Anlässlich des Internationalen Tags der Bildung am 24. Januar schlägt Christian Gleser, Leiter des Instituts für Schul- und Unterrichtsentwicklung an der Pädagogischen Hochschule Karlsruhe, vor, Lehramtsstudierende in die schulischen Unterrichtsprozesse zu integrieren. Schulpraxisassistenzen könnten dazu beitragen, die Bildungskrise zu bewältigen.

Der Internationale Tag der Bildung am 24. Januar erinnert daran, dass sich die Weltgemeinschaft dazu verpflichtet hat, bis 2030 allen Menschen eine hochwertige, inklusive und chancengerechte Bildung zu ermöglichen. Das sind noch sechs Jahre und die Situation an deutschen Schulen ist alles andere als rosig. Rund 20 Prozent der Schülerschaft sowohl in den Grundschulen als auch in den Sekundarstufenschulen erreichen laut internationalen Vergleichsstudien wie IGLU und PISA nicht die notwendigen Grundkompetenzen. Außerdem herrscht Lehrkräftemangel und der Bedarf an pädagogischen Fachkräften steigt. Dies auch vor dem Hintergrund, dass in Deutschland alle Kinder im Grundschulalter ab 2026 das Anrecht auf achtstündige Förderung an Werktagen haben.

„Die aktuelle Schule kann das ihr gesetzte Ziel, den größten Teil der Kinder und Jugendlichen gut zu bilden, nicht erreichen“, sagt Prof. Dr. Christian Gleser, Leiter des Instituts für Schul- und Unterrichtsentwicklung an der Pädagogischen Hochschule Karlsruhe (PHKA). „Es ist unwahrscheinlich, dass wir die in den Studien festgestellten Defizite reduzieren können, wenn wir an dem Prinzip ‚Eine Lehrkraft pro Klasse‘ festhalten“, so Gleser. Benötig würden neue Überlegungen, um die Bildungskrise zu lindern oder gar zu bewältigen.

Der Schulpädagoge schlägt deshalb vor, das enorme Potenzial der vielen tausend hochmotivierten angehenden Lehrkräfte an Pädagogischen Hochschulen und Universitäten zu nutzen und ein oder zwei Lehramtsstudierende pro Schulklasse einzusetzen, um Lehrerinnen und Lehrern zu assistieren. Denkbar sei eine wöchentlich eintägige Schulpraxisassistenz für die Studierenden. „Wie Befragungen aus meinen eigenen Erstsemestervorlesungen zeigen, möchten diese jungen hochmotivierten Menschen überwiegend dazu beitragen, Verantwortung für Schüler:innen und deren Entwicklung zu übernehmen.
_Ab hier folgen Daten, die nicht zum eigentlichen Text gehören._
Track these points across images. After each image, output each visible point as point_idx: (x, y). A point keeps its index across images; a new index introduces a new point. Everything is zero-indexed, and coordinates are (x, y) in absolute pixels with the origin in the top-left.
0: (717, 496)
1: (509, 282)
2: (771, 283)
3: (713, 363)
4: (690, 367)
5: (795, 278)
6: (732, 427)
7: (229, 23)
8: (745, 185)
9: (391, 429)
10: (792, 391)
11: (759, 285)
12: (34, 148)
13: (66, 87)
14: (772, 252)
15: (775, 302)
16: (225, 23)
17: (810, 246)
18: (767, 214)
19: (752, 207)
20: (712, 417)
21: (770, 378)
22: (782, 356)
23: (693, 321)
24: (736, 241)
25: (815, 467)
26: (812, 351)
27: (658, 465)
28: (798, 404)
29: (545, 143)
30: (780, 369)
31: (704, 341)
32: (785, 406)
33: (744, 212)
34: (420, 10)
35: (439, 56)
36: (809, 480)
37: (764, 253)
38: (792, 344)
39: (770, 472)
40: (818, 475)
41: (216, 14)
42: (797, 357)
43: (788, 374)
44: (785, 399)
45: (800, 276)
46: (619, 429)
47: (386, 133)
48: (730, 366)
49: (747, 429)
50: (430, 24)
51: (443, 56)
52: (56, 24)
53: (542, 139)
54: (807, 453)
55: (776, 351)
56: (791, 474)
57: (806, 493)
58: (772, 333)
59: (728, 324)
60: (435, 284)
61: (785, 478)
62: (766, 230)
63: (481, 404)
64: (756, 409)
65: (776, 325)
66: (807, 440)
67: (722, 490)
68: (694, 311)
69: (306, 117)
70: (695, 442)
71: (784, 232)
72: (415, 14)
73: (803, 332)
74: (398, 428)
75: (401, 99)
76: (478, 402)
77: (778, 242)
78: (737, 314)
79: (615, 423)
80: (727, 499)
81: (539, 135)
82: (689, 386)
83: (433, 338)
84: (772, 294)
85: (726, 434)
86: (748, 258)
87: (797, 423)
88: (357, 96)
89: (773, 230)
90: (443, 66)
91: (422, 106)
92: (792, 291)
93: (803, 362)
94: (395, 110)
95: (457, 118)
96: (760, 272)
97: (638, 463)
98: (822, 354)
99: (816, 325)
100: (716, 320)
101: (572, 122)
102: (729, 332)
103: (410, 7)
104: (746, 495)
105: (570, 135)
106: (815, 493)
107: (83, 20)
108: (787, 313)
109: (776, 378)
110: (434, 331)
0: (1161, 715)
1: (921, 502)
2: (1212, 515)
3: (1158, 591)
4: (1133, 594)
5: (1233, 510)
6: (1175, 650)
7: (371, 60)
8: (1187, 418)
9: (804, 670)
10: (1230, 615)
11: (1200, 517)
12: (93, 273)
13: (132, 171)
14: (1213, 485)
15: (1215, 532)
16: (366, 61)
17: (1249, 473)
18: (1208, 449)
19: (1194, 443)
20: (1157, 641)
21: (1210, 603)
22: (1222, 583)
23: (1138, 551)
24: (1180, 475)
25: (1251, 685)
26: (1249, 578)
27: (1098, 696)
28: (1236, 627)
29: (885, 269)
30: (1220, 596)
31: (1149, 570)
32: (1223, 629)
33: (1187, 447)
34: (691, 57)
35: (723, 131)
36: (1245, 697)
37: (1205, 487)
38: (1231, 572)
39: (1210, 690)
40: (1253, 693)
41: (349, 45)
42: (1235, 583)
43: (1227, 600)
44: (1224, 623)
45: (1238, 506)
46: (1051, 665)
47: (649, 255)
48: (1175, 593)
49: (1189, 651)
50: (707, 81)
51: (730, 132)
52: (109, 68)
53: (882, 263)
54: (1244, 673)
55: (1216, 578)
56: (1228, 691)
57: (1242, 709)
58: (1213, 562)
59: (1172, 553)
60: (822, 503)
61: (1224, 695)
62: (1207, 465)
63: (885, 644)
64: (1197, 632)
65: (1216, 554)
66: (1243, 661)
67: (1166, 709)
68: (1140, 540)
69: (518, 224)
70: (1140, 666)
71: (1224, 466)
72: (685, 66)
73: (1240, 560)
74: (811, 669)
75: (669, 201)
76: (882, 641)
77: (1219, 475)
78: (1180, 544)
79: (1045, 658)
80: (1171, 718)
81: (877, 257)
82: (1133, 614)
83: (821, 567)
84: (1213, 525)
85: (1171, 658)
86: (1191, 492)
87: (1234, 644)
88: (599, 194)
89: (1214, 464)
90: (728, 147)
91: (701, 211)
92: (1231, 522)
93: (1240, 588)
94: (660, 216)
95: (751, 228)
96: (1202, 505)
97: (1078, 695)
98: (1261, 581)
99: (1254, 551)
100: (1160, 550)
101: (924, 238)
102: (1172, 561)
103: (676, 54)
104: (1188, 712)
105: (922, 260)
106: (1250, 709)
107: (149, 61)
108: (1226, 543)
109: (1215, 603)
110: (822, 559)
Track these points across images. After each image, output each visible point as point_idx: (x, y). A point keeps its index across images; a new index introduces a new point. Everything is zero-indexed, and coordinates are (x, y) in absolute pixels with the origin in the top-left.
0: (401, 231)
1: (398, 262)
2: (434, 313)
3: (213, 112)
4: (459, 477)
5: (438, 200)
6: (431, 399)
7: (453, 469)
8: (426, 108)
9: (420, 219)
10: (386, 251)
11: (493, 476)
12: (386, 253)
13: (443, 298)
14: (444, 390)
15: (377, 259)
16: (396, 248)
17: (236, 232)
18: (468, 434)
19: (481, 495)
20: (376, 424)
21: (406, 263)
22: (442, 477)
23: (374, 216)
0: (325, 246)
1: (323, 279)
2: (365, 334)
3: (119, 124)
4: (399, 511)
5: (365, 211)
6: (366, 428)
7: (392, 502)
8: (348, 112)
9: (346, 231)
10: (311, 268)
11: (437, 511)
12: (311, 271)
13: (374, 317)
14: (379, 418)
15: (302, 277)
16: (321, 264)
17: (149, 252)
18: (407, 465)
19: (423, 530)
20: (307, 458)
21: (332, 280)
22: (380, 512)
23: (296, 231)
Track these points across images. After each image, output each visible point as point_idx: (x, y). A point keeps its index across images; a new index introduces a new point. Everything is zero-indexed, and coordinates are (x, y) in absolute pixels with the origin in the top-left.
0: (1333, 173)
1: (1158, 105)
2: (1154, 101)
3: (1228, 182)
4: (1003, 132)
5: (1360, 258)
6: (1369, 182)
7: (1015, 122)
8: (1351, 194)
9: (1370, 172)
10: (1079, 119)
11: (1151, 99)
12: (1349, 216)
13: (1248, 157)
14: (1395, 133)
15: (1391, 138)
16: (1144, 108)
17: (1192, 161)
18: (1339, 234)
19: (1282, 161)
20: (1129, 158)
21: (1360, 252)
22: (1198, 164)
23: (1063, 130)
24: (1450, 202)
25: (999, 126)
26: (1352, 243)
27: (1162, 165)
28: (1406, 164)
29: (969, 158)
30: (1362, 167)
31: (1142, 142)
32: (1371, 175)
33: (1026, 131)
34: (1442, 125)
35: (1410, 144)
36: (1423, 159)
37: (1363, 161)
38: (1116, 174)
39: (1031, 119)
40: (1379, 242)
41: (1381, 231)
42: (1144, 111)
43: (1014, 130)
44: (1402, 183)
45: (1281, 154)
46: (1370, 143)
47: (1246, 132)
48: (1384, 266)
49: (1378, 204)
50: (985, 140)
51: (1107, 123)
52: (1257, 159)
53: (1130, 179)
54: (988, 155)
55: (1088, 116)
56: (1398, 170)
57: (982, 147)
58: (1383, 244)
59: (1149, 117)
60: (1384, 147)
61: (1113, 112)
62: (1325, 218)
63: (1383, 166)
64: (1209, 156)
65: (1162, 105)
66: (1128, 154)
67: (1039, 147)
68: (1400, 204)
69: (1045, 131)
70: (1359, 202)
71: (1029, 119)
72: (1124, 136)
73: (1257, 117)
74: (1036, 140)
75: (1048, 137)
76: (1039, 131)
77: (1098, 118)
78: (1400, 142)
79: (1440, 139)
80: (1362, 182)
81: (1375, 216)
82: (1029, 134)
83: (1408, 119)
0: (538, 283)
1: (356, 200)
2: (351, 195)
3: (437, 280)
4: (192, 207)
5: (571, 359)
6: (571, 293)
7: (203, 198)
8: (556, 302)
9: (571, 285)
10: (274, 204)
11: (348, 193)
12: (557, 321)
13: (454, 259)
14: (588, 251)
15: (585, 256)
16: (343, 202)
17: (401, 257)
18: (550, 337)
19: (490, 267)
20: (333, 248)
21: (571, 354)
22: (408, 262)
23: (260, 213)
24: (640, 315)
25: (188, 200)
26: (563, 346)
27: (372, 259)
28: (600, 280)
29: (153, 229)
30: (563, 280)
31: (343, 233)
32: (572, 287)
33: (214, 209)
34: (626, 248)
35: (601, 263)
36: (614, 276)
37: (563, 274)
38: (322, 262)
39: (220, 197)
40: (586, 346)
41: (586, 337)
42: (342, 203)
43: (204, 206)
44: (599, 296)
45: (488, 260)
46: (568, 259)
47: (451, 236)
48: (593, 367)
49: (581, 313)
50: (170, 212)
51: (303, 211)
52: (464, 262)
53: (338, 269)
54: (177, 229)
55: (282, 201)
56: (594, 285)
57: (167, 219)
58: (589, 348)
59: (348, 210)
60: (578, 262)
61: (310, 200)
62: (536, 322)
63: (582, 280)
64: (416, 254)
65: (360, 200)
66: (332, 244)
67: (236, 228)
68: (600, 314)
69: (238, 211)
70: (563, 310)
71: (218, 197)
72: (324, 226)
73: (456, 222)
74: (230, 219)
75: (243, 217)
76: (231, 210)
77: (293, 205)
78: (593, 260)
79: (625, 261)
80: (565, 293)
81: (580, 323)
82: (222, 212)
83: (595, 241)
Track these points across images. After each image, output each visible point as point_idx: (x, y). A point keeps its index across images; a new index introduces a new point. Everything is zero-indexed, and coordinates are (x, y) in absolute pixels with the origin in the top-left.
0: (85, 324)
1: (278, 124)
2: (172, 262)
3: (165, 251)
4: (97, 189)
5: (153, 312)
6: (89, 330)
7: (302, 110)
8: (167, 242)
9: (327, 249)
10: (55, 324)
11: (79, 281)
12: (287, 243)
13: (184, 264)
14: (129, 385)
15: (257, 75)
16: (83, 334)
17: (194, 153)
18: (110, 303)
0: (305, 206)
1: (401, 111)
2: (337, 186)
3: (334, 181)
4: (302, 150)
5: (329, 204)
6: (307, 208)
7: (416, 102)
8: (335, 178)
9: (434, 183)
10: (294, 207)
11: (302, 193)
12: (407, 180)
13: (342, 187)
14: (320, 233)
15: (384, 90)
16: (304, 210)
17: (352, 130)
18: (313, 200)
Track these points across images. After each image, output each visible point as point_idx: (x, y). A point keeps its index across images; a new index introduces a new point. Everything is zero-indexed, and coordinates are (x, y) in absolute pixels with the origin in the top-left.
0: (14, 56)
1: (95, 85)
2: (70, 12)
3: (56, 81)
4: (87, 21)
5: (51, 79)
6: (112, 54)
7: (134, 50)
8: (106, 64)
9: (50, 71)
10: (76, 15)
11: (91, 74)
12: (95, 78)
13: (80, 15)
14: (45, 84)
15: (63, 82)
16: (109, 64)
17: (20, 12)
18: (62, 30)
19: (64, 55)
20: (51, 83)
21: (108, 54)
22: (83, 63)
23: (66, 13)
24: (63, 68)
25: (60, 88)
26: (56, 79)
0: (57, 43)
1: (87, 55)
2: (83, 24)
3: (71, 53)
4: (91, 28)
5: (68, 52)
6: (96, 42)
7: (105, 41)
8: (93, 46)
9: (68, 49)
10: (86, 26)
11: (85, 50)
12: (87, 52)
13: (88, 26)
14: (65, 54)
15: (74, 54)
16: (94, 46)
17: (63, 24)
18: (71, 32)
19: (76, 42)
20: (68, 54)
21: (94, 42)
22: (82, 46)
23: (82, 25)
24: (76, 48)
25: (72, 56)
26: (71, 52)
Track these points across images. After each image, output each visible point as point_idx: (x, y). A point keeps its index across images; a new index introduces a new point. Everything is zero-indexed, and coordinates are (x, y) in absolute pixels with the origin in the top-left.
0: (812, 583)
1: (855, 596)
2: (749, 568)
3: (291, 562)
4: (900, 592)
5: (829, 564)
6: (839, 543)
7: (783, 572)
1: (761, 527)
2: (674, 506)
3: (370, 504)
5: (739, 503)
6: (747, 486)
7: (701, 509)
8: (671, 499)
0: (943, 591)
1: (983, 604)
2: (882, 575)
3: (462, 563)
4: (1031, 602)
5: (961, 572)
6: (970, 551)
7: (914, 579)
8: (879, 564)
Sie möchten Schüler:innen fördern, damit mehr Bildungsgerechtigkeit in der Gesellschaft entsteht“, berichtet Gleser. Es könne für Lehrkräfte und Schüler:innen sehr gewinnbringend sein, wenn ein oder zwei Lehramtsstudierende im Unterricht assistieren. Denn Schüler:innen könne in konkreten Verständnissituationen direkt geholfen werden. „Das zeigen Erfahrungen aus den durch Hochschullehrende begleiteten Schulpraktika“, so der Professor für Schulpädagogik.

Erforderlich für eine solche Erweiterung der lehramtsstudentischen Kompetenzen seien sowohl eine Erweiterung der Studienprogramme als auch eine Offenheit der Schulen zur Integration der Studierenden in die schulischen Unterrichtsprozesse. „Dabei müsste die Schulpraxisassistenz eng zwischen Hochschulen und Kultusbereich geregelt werden, und auch eine angemessene, für die Studierenden attraktive Vergütung wäre erforderlich“, sagt Gleser. Schließlich habe eine solche Maßnahme einen enormen gesellschaftlichen Nutzen.

Die Aktivierung des Potentials der Lehramtsstudierenden für den schulischen Unterricht könne das Eis brechen und vielen tausend Schülerinnen und Schülern dabei helfen, notwendige Kulturtechniken auf einem guten Mindestniveau zu entwickeln. Mit den derzeit angewandten Lehr-Lern-Konzepten gelinge das nachgewiesenermaßen bei einem Teil der Schülerinnen und Schüler nicht. „Selbstverständlich würde eine solche Reform erhebliche Anstrengungen erfordern. Ohne ein grundlegendes Umdenken werden wir die aktuelle Bildungskrise in Deutschland aber nicht bewältigen können“, mahnt Gleser.